O segundo problema é que a informação também é cara de ser armazenada. Quanto mais ordenada, menos aleatória, mais padronizada e narratizada for uma série de palavras ou símbolos, mais fácil será armazenar essa série na mente de alguém ou escrevê-la em um livro para que os netos possam lê-la algum dia.

Finalmente, o terceiro e último problemacusta caro manipular e recuperar informação. A memória consciente, ou funcional, é aquela que você está usando para ler estas linhas e compreender seu significado. Compressão é vital para o desempenho de trabalho consciente.

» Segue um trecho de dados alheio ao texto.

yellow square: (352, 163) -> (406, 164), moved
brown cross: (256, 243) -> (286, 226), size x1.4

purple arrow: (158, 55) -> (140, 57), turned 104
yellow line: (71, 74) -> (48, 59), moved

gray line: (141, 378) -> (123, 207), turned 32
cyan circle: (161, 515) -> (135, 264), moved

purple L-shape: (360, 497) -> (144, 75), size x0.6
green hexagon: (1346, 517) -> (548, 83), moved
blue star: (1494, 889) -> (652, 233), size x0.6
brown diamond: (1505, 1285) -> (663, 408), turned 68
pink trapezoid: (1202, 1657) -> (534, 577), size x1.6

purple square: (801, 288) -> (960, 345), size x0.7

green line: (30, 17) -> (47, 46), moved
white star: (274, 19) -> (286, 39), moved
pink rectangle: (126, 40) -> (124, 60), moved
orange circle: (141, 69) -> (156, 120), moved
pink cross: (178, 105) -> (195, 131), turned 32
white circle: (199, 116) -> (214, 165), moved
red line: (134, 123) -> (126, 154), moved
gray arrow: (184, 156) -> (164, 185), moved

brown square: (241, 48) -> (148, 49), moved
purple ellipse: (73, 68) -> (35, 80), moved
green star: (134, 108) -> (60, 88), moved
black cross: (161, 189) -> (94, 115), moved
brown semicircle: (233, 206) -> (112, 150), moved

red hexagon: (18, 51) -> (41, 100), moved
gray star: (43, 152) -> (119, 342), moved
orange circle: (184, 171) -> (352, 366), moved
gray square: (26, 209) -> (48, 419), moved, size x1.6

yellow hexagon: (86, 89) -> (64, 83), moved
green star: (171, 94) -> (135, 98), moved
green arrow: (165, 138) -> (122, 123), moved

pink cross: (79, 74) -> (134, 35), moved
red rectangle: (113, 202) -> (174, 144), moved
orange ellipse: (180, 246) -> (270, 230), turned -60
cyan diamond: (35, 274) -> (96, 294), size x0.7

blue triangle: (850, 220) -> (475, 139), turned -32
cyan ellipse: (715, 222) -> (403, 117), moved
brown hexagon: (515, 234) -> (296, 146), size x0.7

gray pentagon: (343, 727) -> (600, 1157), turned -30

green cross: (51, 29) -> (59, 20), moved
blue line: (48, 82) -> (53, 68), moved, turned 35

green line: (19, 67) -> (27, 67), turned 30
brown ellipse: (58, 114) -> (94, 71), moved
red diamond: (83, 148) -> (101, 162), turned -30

Nós, membros da variedade humana dos primatas, temos uma fome por regras porque precisamos reduzir a dimensão das questões para que possam entrar em nossas cabeças. Ou melhor, infelizmente, para que possamos espremê-las em nossas mentes.

  • Quanto mais aleatória a informação, maior é a dimensionalidade, e, portanto, é mais difícil resumi-la.
  • Quanto mais você resumir, mais ordem é atribuída e menor será a aleatoriedade.

Portanto, a mesma condição que nos faz simplificar nos força a pensar que o mundo é menos aleatório do que realmente é.

E o Cisne Negro é o que deixamos de fora na simplificação.